Hi, I have made the Gist:
https://gist.github.com/choishingwan/6886050
(Sorry about the format, I am new to Gist...)
When inspecting the content, I remotely remember seeing similar error when using the GATK Queue with the Could not find the main class: org.broadinstitute.sting.gatk.CommandLineGATK Error. However, when using GATK 2.6, I would observe such problem. I can even finish full Queue run based on the best practice from GATK
Thank you for your help
The error comes from using a pre-1.7 Java version running GATK 2.7 (or 2.6):
http://stackoverflow.com/questions/10382929/unsupported-major-minor-version-51-0
I know you mention installing 1.7 but it looks like the pipeline is picking up 1.6 instead which causes the issue. I added a check to bcbio-nextgen which should make the origin of the java used more clear in case it is a PATH issue. You can upgrade with bcbio_nextgen.py upgrade -u development
or double check the current version on your PATH. Hope this helps.

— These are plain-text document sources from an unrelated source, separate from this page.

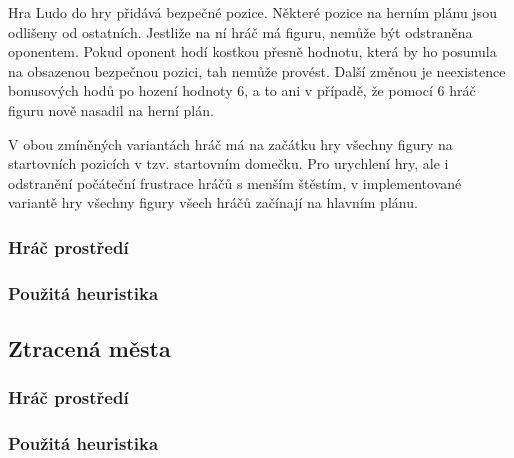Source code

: Hra Ludo do hry přidává bezpečné pozice. Některé pozice na herním plánu jsou odlišeny od ostatních. Jestliže na ní hráč má figuru, nemůže být odstraněna oponentem. Pokud oponent hodí kostkou přesně hodnotu, která by ho posunula na obsazenou bezpečnou pozici, tah nemůže provést. Další změnou je neexistence bonusových hodů po hození hodnoty 6, a to ani v případě, že pomocí 6 hráč figuru nově nasadil na herní plán.

V obou zmíněných variantách hráč má na začátku hry všechny figury na startovních pozicích v tzv. startovním domečku. Pro urychlení hry, ale i odstranění počáteční frustrace hráčů s menším štěstím, v implementované variantě hry všechny figury všech hráčů začínají na hlavním plánu.

\subsubsection{Hráč prostředí}

\subsubsection{Použitá heuristika}

\subsection{Ztracená města}

\subsubsection{Hráč prostředí}

\subsubsection{Použitá heuristika}

\endinput
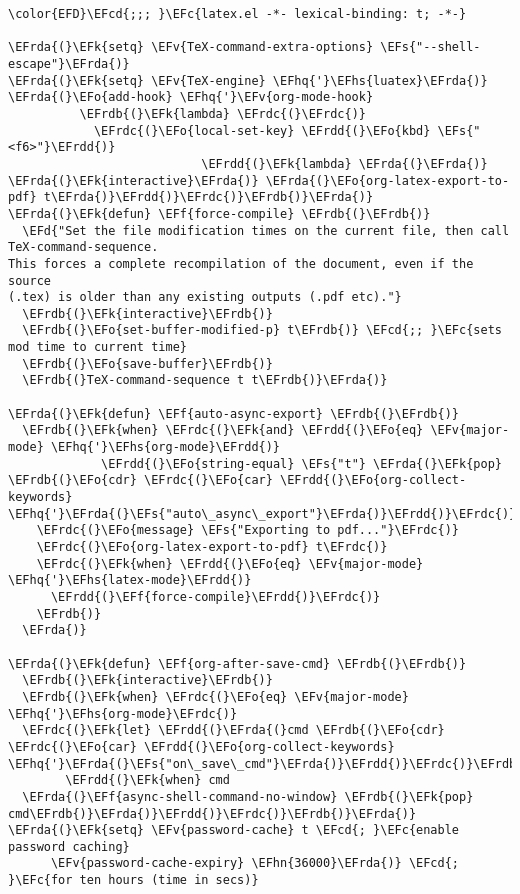 \documentclass[a4wide,10pt]{article}
\newcommand{\EFc}[1]{\textcolor{EFc}{#1}} %
\newcommand{\EFcd}[1]{\textcolor{EFcd}{#1}} %
\newcommand{\EFs}[1]{\textcolor{EFs}{#1}} %
\newcommand{\EFd}[1]{\textcolor{EFd}{#1}} %
\newcommand{\EFk}[1]{\textcolor{EFk}{#1}} %
\newcommand{\EFf}[1]{\textcolor{EFf}{#1}} %
\newcommand{\EFv}[1]{\textcolor{EFv}{#1}} %
\newcommand{\EFo}[1]{\textcolor{EFo}{#1}} %
\newcommand{\EFhn}[1]{\textcolor{EFhn}{\textbf{#1}}} %
\newcommand{\EFhq}[1]{\textcolor{EFhq}{#1}} %
\newcommand{\EFhs}[1]{\textcolor{EFhs}{#1}} %
\newcommand{\EFrda}[1]{\textcolor{EFrda}{#1}} %
\newcommand{\EFrdb}[1]{\textcolor{EFrdb}{#1}} %
\newcommand{\EFrdc}[1]{\textcolor{EFrdc}{#1}} %
\newcommand{\EFrdd}[1]{\textcolor{EFrdd}{#1}} %
\begin{document}
\begin{Code}
\begin{Verbatim}
\color{EFD}\EFcd{;;; }\EFc{latex.el -*- lexical-binding: t; -*-}

\EFrda{(}\EFk{setq} \EFv{TeX-command-extra-options} \EFs{"--shell-escape"}\EFrda{)}
\EFrda{(}\EFk{setq} \EFv{TeX-engine} \EFhq{'}\EFhs{luatex}\EFrda{)}
\EFrda{(}\EFo{add-hook} \EFhq{'}\EFv{org-mode-hook}
          \EFrdb{(}\EFk{lambda} \EFrdc{(}\EFrdc{)}
            \EFrdc{(}\EFo{local-set-key} \EFrdd{(}\EFo{kbd} \EFs{"<f6>"}\EFrdd{)}
                           \EFrdd{(}\EFk{lambda} \EFrda{(}\EFrda{)} \EFrda{(}\EFk{interactive}\EFrda{)} \EFrda{(}\EFo{org-latex-export-to-pdf} t\EFrda{)}\EFrdd{)}\EFrdc{)}\EFrdb{)}\EFrda{)}
\EFrda{(}\EFk{defun} \EFf{force-compile} \EFrdb{(}\EFrdb{)}
  \EFd{"Set the file modification times on the current file, then call
TeX-command-sequence.
This forces a complete recompilation of the document, even if the source
(.tex) is older than any existing outputs (.pdf etc)."}
  \EFrdb{(}\EFk{interactive}\EFrdb{)}
  \EFrdb{(}\EFo{set-buffer-modified-p} t\EFrdb{)} \EFcd{;; }\EFc{sets mod time to current time}
  \EFrdb{(}\EFo{save-buffer}\EFrdb{)}
  \EFrdb{(}TeX-command-sequence t t\EFrdb{)}\EFrda{)}

\EFrda{(}\EFk{defun} \EFf{auto-async-export} \EFrdb{(}\EFrdb{)}
  \EFrdb{(}\EFk{when} \EFrdc{(}\EFk{and} \EFrdd{(}\EFo{eq} \EFv{major-mode} \EFhq{'}\EFhs{org-mode}\EFrdd{)}
             \EFrdd{(}\EFo{string-equal} \EFs{"t"} \EFrda{(}\EFk{pop} \EFrdb{(}\EFo{cdr} \EFrdc{(}\EFo{car} \EFrdd{(}\EFo{org-collect-keywords} \EFhq{'}\EFrda{(}\EFs{"auto\_async\_export"}\EFrda{)}\EFrdd{)}\EFrdc{)}\EFrdb{)}\EFrda{)}\EFrdd{)}\EFrdc{)}
    \EFrdc{(}\EFo{message} \EFs{"Exporting to pdf..."}\EFrdc{)}
    \EFrdc{(}\EFo{org-latex-export-to-pdf} t\EFrdc{)}
    \EFrdc{(}\EFk{when} \EFrdd{(}\EFo{eq} \EFv{major-mode} \EFhq{'}\EFhs{latex-mode}\EFrdd{)}
      \EFrdd{(}\EFf{force-compile}\EFrdd{)}\EFrdc{)}
    \EFrdb{)}
  \EFrda{)}

\EFrda{(}\EFk{defun} \EFf{org-after-save-cmd} \EFrdb{(}\EFrdb{)}
  \EFrdb{(}\EFk{interactive}\EFrdb{)}
  \EFrdb{(}\EFk{when} \EFrdc{(}\EFo{eq} \EFv{major-mode} \EFhq{'}\EFhs{org-mode}\EFrdc{)}
  \EFrdc{(}\EFk{let} \EFrdd{(}\EFrda{(}cmd \EFrdb{(}\EFo{cdr} \EFrdc{(}\EFo{car} \EFrdd{(}\EFo{org-collect-keywords} \EFhq{'}\EFrda{(}\EFs{"on\_save\_cmd"}\EFrda{)}\EFrdd{)}\EFrdc{)}\EFrdb{)}\EFrda{)}\EFrdd{)}
        \EFrdd{(}\EFk{when} cmd
  \EFrda{(}\EFf{async-shell-command-no-window} \EFrdb{(}\EFk{pop} cmd\EFrdb{)}\EFrda{)}\EFrdd{)}\EFrdc{)}\EFrdb{)}\EFrda{)}
\EFrda{(}\EFk{setq} \EFv{password-cache} t \EFcd{; }\EFc{enable password caching}
      \EFv{password-cache-expiry} \EFhn{36000}\EFrda{)} \EFcd{; }\EFc{for ten hours (time in secs)}


\end{Verbatim}
\end{Code}
\end{document}

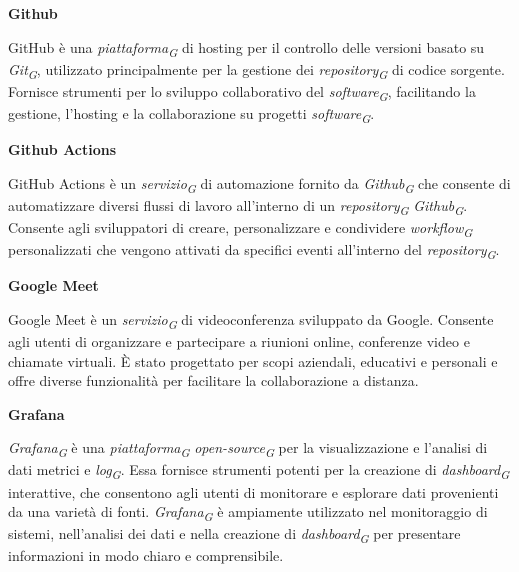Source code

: \documentclass{article}
\begin{document}
\vspace{0.4cm}

\textbf{Github}

\vspace{0.1cm}

GitHub è una \textit{piattaforma}\textsubscript{\textit{G}} di hosting per il controllo delle versioni basato su \textit{Git}\textsubscript{\textit{G}}, utilizzato principalmente per la gestione dei \textit{repository}\textsubscript{\textit{G}} di codice sorgente. Fornisce strumenti per lo sviluppo collaborativo del \textit{software}\textsubscript{\textit{G}}, facilitando la gestione, l'hosting e la collaborazione su progetti \textit{software}\textsubscript{\textit{G}}.

\vspace{0.4cm}

\textbf{Github Actions}

\vspace{0.1cm}

GitHub Actions è un \textit{servizio}\textsubscript{\textit{G}} di automazione fornito da \textit{Github}\textsubscript{\textit{G}} che consente di automatizzare diversi flussi di lavoro all'interno di un \textit{repository}\textsubscript{\textit{G}} \textit{Github}\textsubscript{\textit{G}}. Consente agli sviluppatori di creare, personalizzare e condividere \textit{workflow}\textsubscript{\textit{G}} personalizzati che vengono attivati da specifici eventi all'interno del \textit{repository}\textsubscript{\textit{G}}.

\vspace{0.4cm}

\textbf{Google Meet}

\vspace{0.1cm}

Google Meet è un \textit{servizio}\textsubscript{\textit{G}} di videoconferenza sviluppato da Google. Consente agli utenti di organizzare e partecipare a riunioni online, conferenze video e chiamate virtuali. È stato progettato per scopi aziendali, educativi e personali e offre diverse funzionalità per facilitare la collaborazione a distanza. 

\vspace{0.4cm}

\textbf{Grafana}

\vspace{0.1cm}

\textit{Grafana}\textsubscript{\textit{G}} è una \textit{piattaforma}\textsubscript{\textit{G}} \textit{open-source}\textsubscript{\textit{G}} per la visualizzazione e l'analisi di dati metrici e \textit{log}\textsubscript{\textit{G}}. Essa fornisce strumenti potenti per la creazione di \textit{dashboard}\textsubscript{\textit{G}} interattive, che consentono agli utenti di monitorare e esplorare dati provenienti da una varietà di fonti. \textit{Grafana}\textsubscript{\textit{G}} è ampiamente utilizzato nel monitoraggio di sistemi, nell'analisi dei dati e nella creazione di \textit{dashboard}\textsubscript{\textit{G}} per presentare informazioni in modo chiaro e comprensibile.
\end{document}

I see I have now solved the problem with some googling.
So what happened with our server is that the original java (java 1.6) was installed at /usr/bin/java whereas our java 1.7 was installed at /software/java-7/jre1.7.0_25/bin/java. In order for us to use the bcbio_nextgen with the latest GATK, we will need to set the JAVA_HOME and also the PATH, pointing at the new java location and that will allow us to run the pipeline without the error message.
Thank you.
sorry, I cannot find specific code for supporting GATK2.7, can you tell me where it is? i want to add the support of --emitRefConfidence to HaplotypeCaller, please advice.